Backing away, Jo lifted one foot to wipe her blade on the sole of her boot first and then—the worst gone—on her jeans. If she’d had hair of any real length, the cocky little lift of her head when she looked at him would have tossed it. “There.”
She’d blocked his shot, risked her life, and that’s all she had to say? There?
He stared at her, short and solid and smug. More protests than he had words for pushed up into his throat before he gave them up and stalked past her to the dead reptile. He knelt, picked up the long, headless body, and stood. The thing was so thick around, his fingers didn’t meet his thumb as he held it. It had to be at least five feet long. Unless he held his arm up almost shoulder height, its rattle dragged in the sand.
He’d seen a lot of postcards about everything being big in Texas, but—Jesus, Mary and Joseph!
“Watch out for the head,” cautioned the sheriff, behind him. “The fangs are still poisonous.”
Her words were tough, but her voice was still a woman’s.
“What the hell were you thinking?” Zack demanded, turning on her. “It could have killed you!”
“Not likely,” she assured him, slipping her knife back into her pocket. “There’s antivenin in town.”
“But possible. And what happened to it going away? Maybe I’m just some dumb city guy, but I’ve got to ask—do snakes normally charge at people like that?”
Jo had the grace to look uncomfortable. “Actually…no.”
He waved the headless snake closer to her. “Exactly!”
To her credit, she didn’t flinch from the gory trophy. Any of his sisters would. Gabriella would’ve fainted by now; she’d always needed him to deal with the creepy-crawlies.
Then again, Jo was the one who’d beheaded the thing.
“You know,” she murmured, leaning closer to the reptilian corpse, “that was exactly what a snake shouldn’t do. Snakes don’t get rabies, do they?”
He shrugged. “Like I should know?”
Then their gazes met. They both knew who might. Ashley Vanderveer.
Doña Maria strolled past, startling them both.
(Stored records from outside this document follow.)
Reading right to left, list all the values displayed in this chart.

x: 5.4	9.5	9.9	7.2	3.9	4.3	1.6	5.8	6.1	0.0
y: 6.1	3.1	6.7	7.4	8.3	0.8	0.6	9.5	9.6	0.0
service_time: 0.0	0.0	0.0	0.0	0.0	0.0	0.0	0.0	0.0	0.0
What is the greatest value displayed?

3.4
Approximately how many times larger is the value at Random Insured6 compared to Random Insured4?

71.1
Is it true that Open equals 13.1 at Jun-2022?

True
The old woman, her white skirts not quite brushing the rocky ground, bent low over the abandoned snake head.
Zack considered warning her that the fangs were still poisonous, but she lived out here. She probably knew.
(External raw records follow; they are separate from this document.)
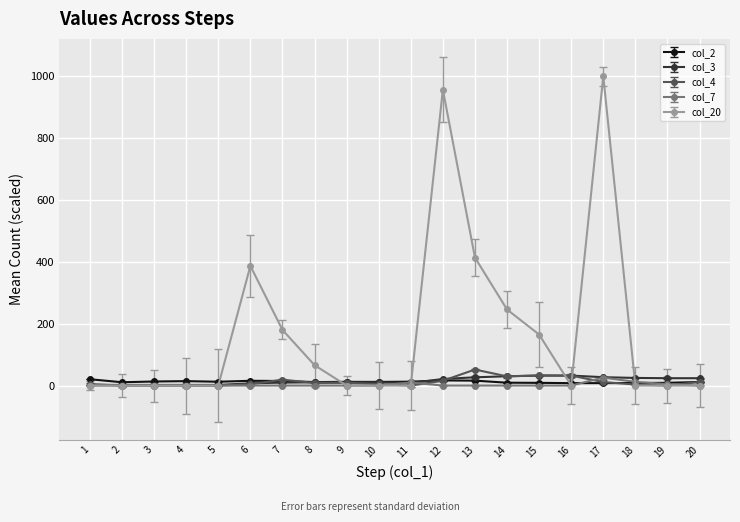

What is the sum of the col_3 values at 19 and 1?

25.8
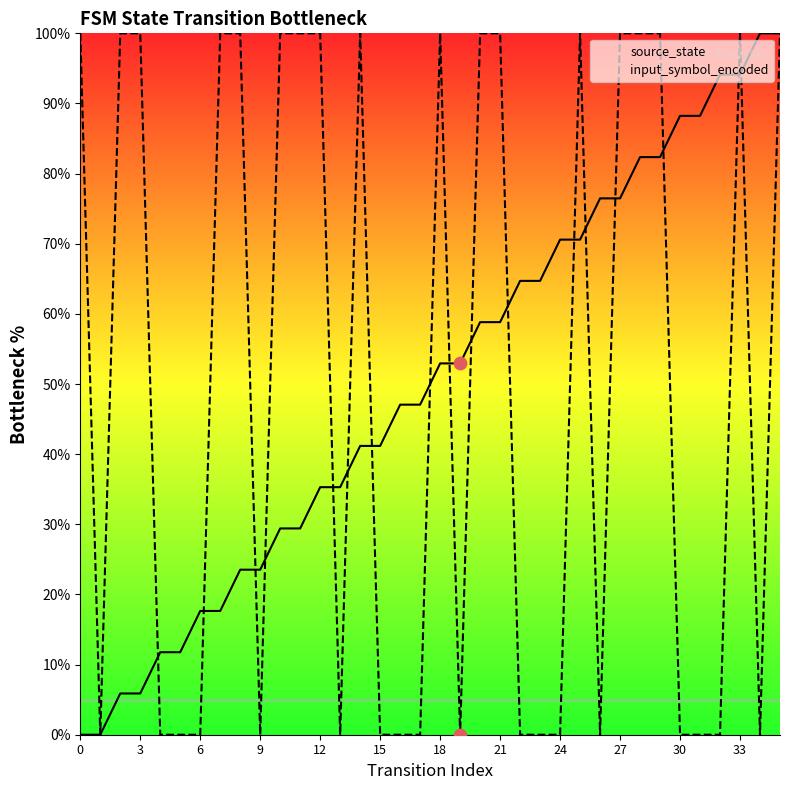

At how many categories does at least one series exceed 49?

27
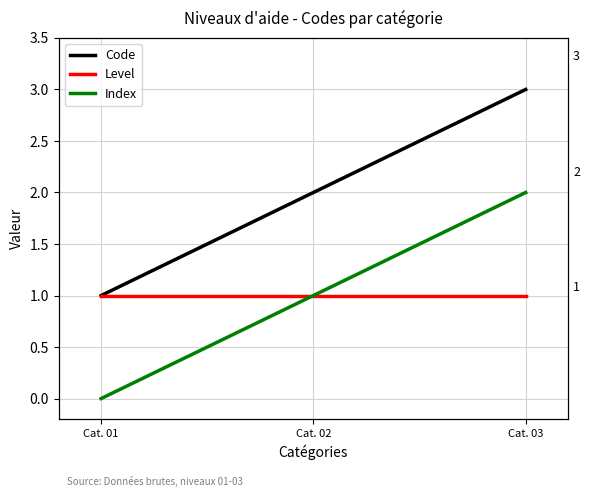

Which label corresponds to the smallest value in the chart?

Cat. 01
When she produced a large cooking knife and skewered the thing, lifting it on the point of the knife, he was just as glad he’d kept his mouth shut—unlike some women he could name.
“Señora,” said Jo after a moment, following as the Bruja carried the snake head back toward her adobe house, “Do you—or the Holy Mother—consider snakes as evil omens or anything?”
Since it was a good question, Zack followed. Besides, who knew what trouble the sheriff might get into otherwise?
“No,” assured Doña Maria, circling the house. “Spiders, si. Wolves. But snakes, they are medicine animals.”
Well, that’s a relief, thought Zack—until they rounded the corner of the house and saw the old shed back there, its wooden wall papered with nailed strips of what he realized were snake-skins, undulating in the constant breeze.
There had to be…ten…thirty…fifty…?
How many snakes had the old lady skinned? And why?
“But these,” continued the Bruja, moving the lid of a large, clay jar and dropping in the fanged head. “These have been called, I think. They answer the diablero.”
Zack said, “Our diablero?”
“Say your thanks to Guadalupana for protecting you,” Doña Maria suggested, heading back to the house.
“But what about the snakes and the diablero?” asked Jo.
The old woman went into her house and shut the door behind her. So much for that line of questioning.
“Is…?” Zack looked over his shoulder at the wall of reptiles. “Never mind.”